University of Cincinnati researchers looked at 8,412 people enrolled in a medical monitoring project designed to examine health outcomes of residents living in Fernald, Ohio, which is located near a former uranium processing plant. They were followed for 12 years.
They found that people who suffered from migraines were at highest risk, but that that people with other headache disorders, including tension and cluster headaches, were also more likely to develop the thyroid condition.
People with migraines had an increased risk of 41 percent while others with tension headaches were at a 21 percent higher risk of developing hypothyroidism, compared to those who did not suffer from such headache disorders, the study says.
Previous research has shown that people who have headache disorders do have a higher risk of developing thyroid conditions, but this study was larger than others, and the people were followed for a longer period of years, the researchers say.

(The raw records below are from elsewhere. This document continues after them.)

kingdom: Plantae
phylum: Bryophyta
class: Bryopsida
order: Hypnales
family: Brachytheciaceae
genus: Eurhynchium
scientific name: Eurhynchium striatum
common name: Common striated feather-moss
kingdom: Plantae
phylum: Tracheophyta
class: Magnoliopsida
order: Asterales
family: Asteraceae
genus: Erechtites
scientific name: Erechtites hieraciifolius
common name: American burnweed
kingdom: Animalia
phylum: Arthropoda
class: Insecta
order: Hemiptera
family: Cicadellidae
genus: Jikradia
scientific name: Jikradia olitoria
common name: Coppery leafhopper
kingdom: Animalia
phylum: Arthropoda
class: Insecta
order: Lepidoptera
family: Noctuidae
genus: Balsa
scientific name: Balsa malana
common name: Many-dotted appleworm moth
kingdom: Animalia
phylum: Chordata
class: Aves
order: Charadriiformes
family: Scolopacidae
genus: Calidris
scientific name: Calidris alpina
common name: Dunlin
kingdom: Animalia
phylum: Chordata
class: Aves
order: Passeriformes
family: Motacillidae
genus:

This study also found that female gender, increasing age, obesity and hypothyroid-inducing medications were associated with new onset hypothyroidism, which is consistent with previous research. The study also found that smoking was protective against hypothyroidism, which other research has found.
Radiation is a known risk factor for developing hypothyroidism, but no association of uranium exposure and thyroid disease was found in the Fernald study, the researchers added.
The researchers say the study, which appears in Headache: The Journal of Head and Face Pain, demonstrates that people who have headache disorders should be monitored for hypothyroidism.